> _WHAT TO PRODUCE_:
Write out every line below again exactly as it stands, skipping each image.

Stored data entries:
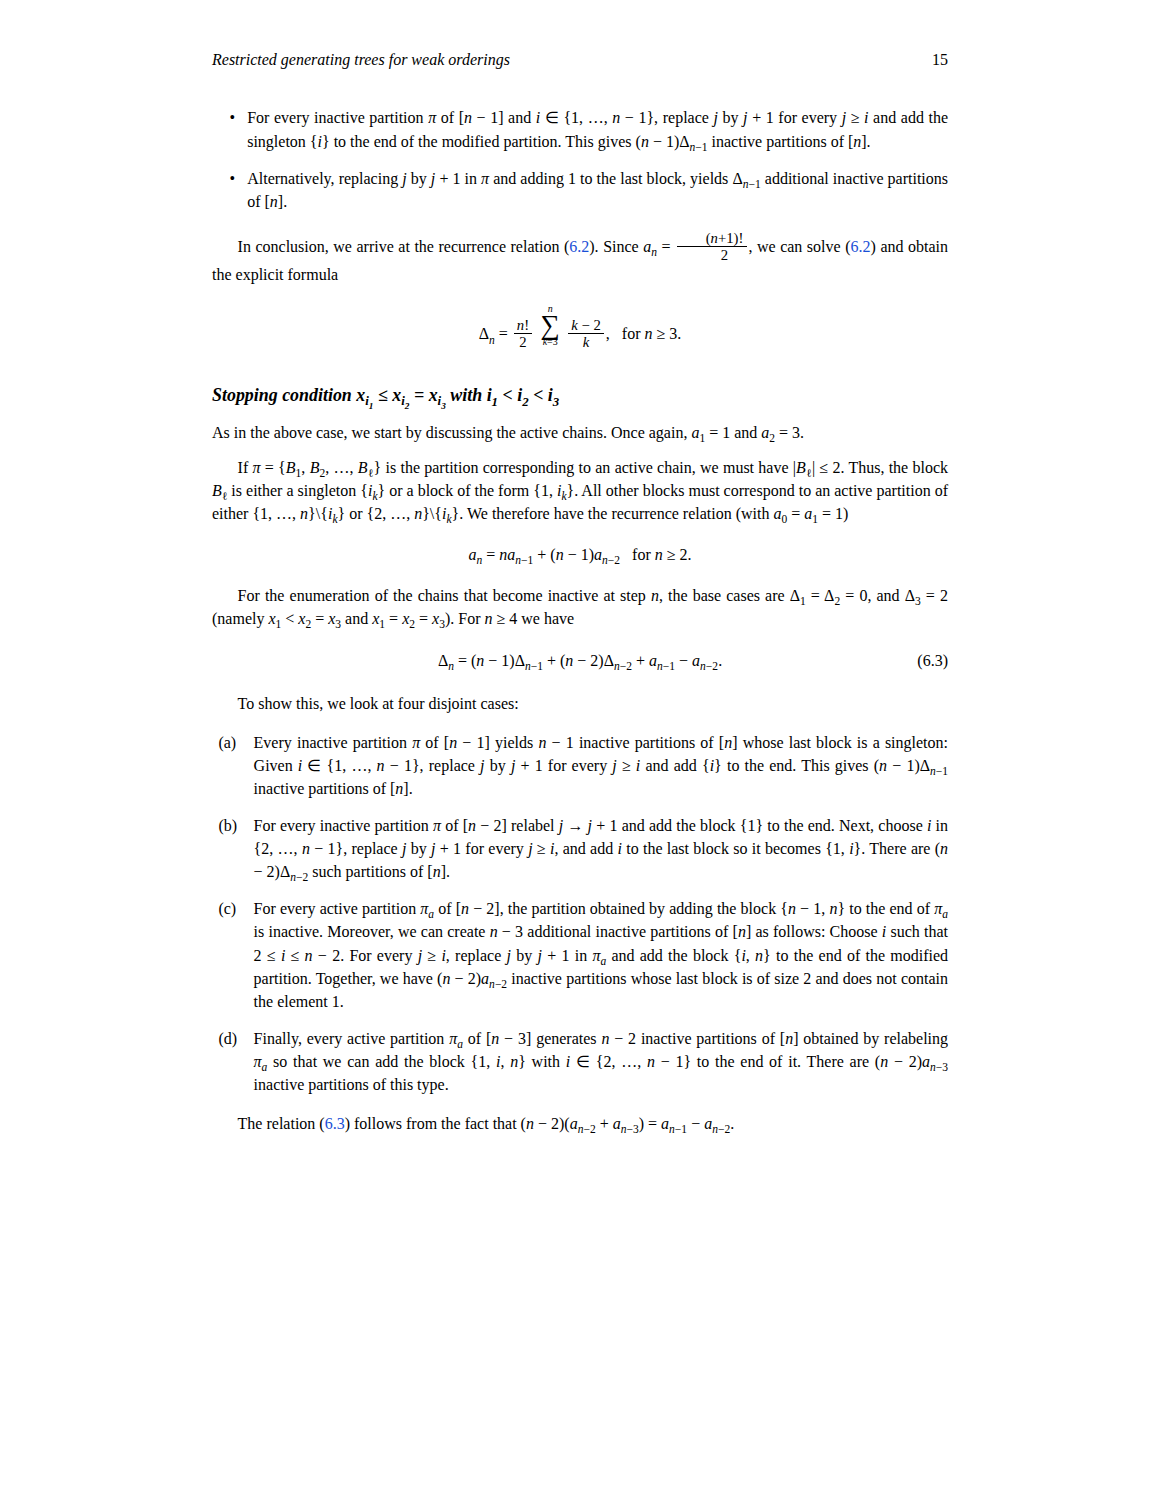Restricted generating trees for weak orderings 15
For every inactive partition π of [n − 1] and i ∈ {1, …, n − 1}, replace j by j + 1 for every j ≥ i and add the singleton {i} to the end of the modified partition. This gives (n − 1)Δn−1 inactive partitions of [n].
Alternatively, replacing j by j + 1 in π and adding 1 to the last block, yields Δn−1 additional inactive partitions of [n].
In conclusion, we arrive at the recurrence relation (6.2). Since an = (n+1)!2, we can solve (6.2) and obtain the explicit formula
Δn = n!2 n∑k=3 k − 2 k, for n ≥ 3.
Stopping condition xi1 ≤ xi2 = xi3 with i1 < i2 < i3
As in the above case, we start by discussing the active chains. Once again, a1 = 1 and a2 = 3.
If π = {B1, B2, …, Bℓ} is the partition corresponding to an active chain, we must have |Bℓ| ≤ 2. Thus, the block Bℓ is either a singleton {ik} or a block of the form {1, ik}. All other blocks must correspond to an active partition of either {1, …, n}\{ik} or {2, …, n}\{ik}. We therefore have the recurrence relation (with a0 = a1 = 1)
an = nan−1 + (n − 1)an−2 for n ≥ 2.
For the enumeration of the chains that become inactive at step n, the base cases are Δ1 = Δ2 = 0, and Δ3 = 2 (namely x1 < x2 = x3 and x1 = x2 = x3). For n ≥ 4 we have
Δn = (n − 1)Δn−1 + (n − 2)Δn−2 + an−1 − an−2. (6.3)
To show this, we look at four disjoint cases:
Every inactive partition π of [n − 1] yields n − 1 inactive partitions of [n] whose last block is a singleton: Given i ∈ {1, …, n − 1}, replace j by j + 1 for every j ≥ i and add {i} to the end. This gives (n − 1)Δn−1 inactive partitions of [n].
For every inactive partition π of [n − 2] relabel j → j + 1 and add the block {1} to the end. Next, choose i in {2, …, n − 1}, replace j by j + 1 for every j ≥ i, and add i to the last block so it becomes {1, i}. There are (n − 2)Δn−2 such partitions of [n].
For every active partition πa of [n − 2], the partition obtained by adding the block {n − 1, n} to the end of πa is inactive. Moreover, we can create n − 3 additional inactive partitions of [n] as follows: Choose i such that 2 ≤ i ≤ n − 2. For every j ≥ i, replace j by j + 1 in πa and add the block {i, n} to the end of the modified partition. Together, we have (n − 2)an−2 inactive partitions whose last block is of size 2 and does not contain the element 1.
Finally, every active partition πa of [n − 3] generates n − 2 inactive partitions of [n] obtained by relabeling πa so that we can add the block {1, i, n} with i ∈ {2, …, n − 1} to the end of it. There are (n − 2)an−3 inactive partitions of this type.
The relation (6.3) follows from the fact that (n − 2)(an−2 + an−3) = an−1 − an−2.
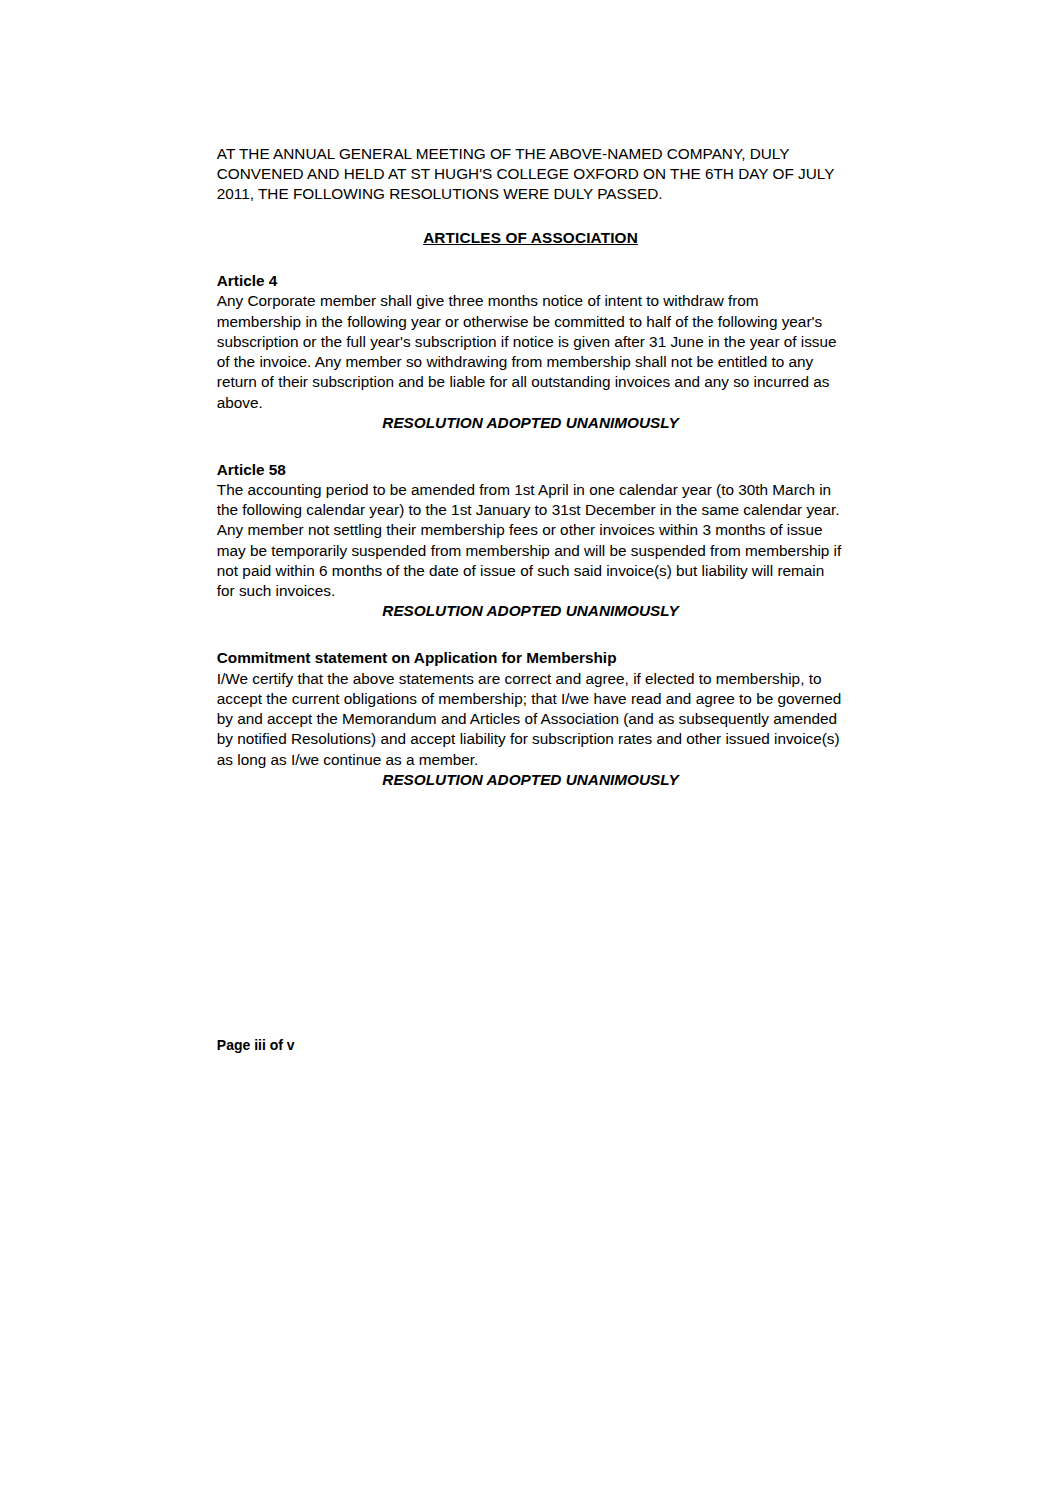AT THE ANNUAL GENERAL MEETING OF THE ABOVE-NAMED COMPANY, DULY CONVENED AND HELD AT ST HUGH'S COLLEGE OXFORD ON THE 6TH DAY OF JULY 2011, THE FOLLOWING RESOLUTIONS WERE DULY PASSED.
ARTICLES OF ASSOCIATION
Article 4
Any Corporate member shall give three months notice of intent to withdraw from membership in the following year or otherwise be committed to half of the following year's subscription or the full year's subscription if notice is given after 31 June in the year of issue of the invoice. Any member so withdrawing from membership shall not be entitled to any return of their subscription and be liable for all outstanding invoices and any so incurred as above.
RESOLUTION ADOPTED UNANIMOUSLY
Article 58
The accounting period to be amended from 1st April in one calendar year (to 30th March in the following calendar year) to the 1st January to 31st December in the same calendar year. Any member not settling their membership fees or other invoices within 3 months of issue may be temporarily suspended from membership and will be suspended from membership if not paid within 6 months of the date of issue of such said invoice(s) but liability will remain for such invoices.
RESOLUTION ADOPTED UNANIMOUSLY
Commitment statement on Application for Membership
I/We certify that the above statements are correct and agree, if elected to membership, to accept the current obligations of membership; that I/we have read and agree to be governed by and accept the Memorandum and Articles of Association (and as subsequently amended by notified Resolutions) and accept liability for subscription rates and other issued invoice(s) as long as I/we continue as a member.
RESOLUTION ADOPTED UNANIMOUSLY
Page iii of v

> _RESULT OF THIS EXERCISE_:
Restricted generating trees for weak orderings 15
For every inactive partition π of [n − 1] and i ∈ {1, …, n − 1}, replace j by j + 1 for every j ≥ i and add the singleton {i} to the end of the modified partition. This gives (n − 1)Δn−1 inactive partitions of [n].
Alternatively, replacing j by j + 1 in π and adding 1 to the last block, yields Δn−1 additional inactive partitions of [n].
In conclusion, we arrive at the recurrence relation (6.2). Since an = (n+1)!2, we can solve (6.2) and obtain the explicit formula
Δn = n!2 n∑k=3 k − 2 k, for n ≥ 3.
Stopping condition xi1 ≤ xi2 = xi3 with i1 < i2 < i3
As in the above case, we start by discussing the active chains. Once again, a1 = 1 and a2 = 3.
If π = {B1, B2, …, Bℓ} is the partition corresponding to an active chain, we must have |Bℓ| ≤ 2. Thus, the block Bℓ is either a singleton {ik} or a block of the form {1, ik}. All other blocks must correspond to an active partition of either {1, …, n}\{ik} or {2, …, n}\{ik}. We therefore have the recurrence relation (with a0 = a1 = 1)
an = nan−1 + (n − 1)an−2 for n ≥ 2.
For the enumeration of the chains that become inactive at step n, the base cases are Δ1 = Δ2 = 0, and Δ3 = 2 (namely x1 < x2 = x3 and x1 = x2 = x3). For n ≥ 4 we have
Δn = (n − 1)Δn−1 + (n − 2)Δn−2 + an−1 − an−2. (6.3)
To show this, we look at four disjoint cases:
Every inactive partition π of [n − 1] yields n − 1 inactive partitions of [n] whose last block is a singleton: Given i ∈ {1, …, n − 1}, replace j by j + 1 for every j ≥ i and add {i} to the end. This gives (n − 1)Δn−1 inactive partitions of [n].
For every inactive partition π of [n − 2] relabel j → j + 1 and add the block {1} to the end. Next, choose i in {2, …, n − 1}, replace j by j + 1 for every j ≥ i, and add i to the last block so it becomes {1, i}. There are (n − 2)Δn−2 such partitions of [n].
For every active partition πa of [n − 2], the partition obtained by adding the block {n − 1, n} to the end of πa is inactive. Moreover, we can create n − 3 additional inactive partitions of [n] as follows: Choose i such that 2 ≤ i ≤ n − 2. For every j ≥ i, replace j by j + 1 in πa and add the block {i, n} to the end of the modified partition. Together, we have (n − 2)an−2 inactive partitions whose last block is of size 2 and does not contain the element 1.
Finally, every active partition πa of [n − 3] generates n − 2 inactive partitions of [n] obtained by relabeling πa so that we can add the block {1, i, n} with i ∈ {2, …, n − 1} to the end of it. There are (n − 2)an−3 inactive partitions of this type.
The relation (6.3) follows from the fact that (n − 2)(an−2 + an−3) = an−1 − an−2.
AT THE ANNUAL GENERAL MEETING OF THE ABOVE-NAMED COMPANY, DULY CONVENED AND HELD AT ST HUGH'S COLLEGE OXFORD ON THE 6TH DAY OF JULY 2011, THE FOLLOWING RESOLUTIONS WERE DULY PASSED.
ARTICLES OF ASSOCIATION
Article 4
Any Corporate member shall give three months notice of intent to withdraw from membership in the following year or otherwise be committed to half of the following year's subscription or the full year's subscription if notice is given after 31 June in the year of issue of the invoice. Any member so withdrawing from membership shall not be entitled to any return of their subscription and be liable for all outstanding invoices and any so incurred as above.
RESOLUTION ADOPTED UNANIMOUSLY
Article 58
The accounting period to be amended from 1st April in one calendar year (to 30th March in the following calendar year) to the 1st January to 31st December in the same calendar year. Any member not settling their membership fees or other invoices within 3 months of issue may be temporarily suspended from membership and will be suspended from membership if not paid within 6 months of the date of issue of such said invoice(s) but liability will remain for such invoices.
RESOLUTION ADOPTED UNANIMOUSLY
Commitment statement on Application for Membership
I/We certify that the above statements are correct and agree, if elected to membership, to accept the current obligations of membership; that I/we have read and agree to be governed by and accept the Memorandum and Articles of Association (and as subsequently amended by notified Resolutions) and accept liability for subscription rates and other issued invoice(s) as long as I/we continue as a member.
RESOLUTION ADOPTED UNANIMOUSLY
Page iii of v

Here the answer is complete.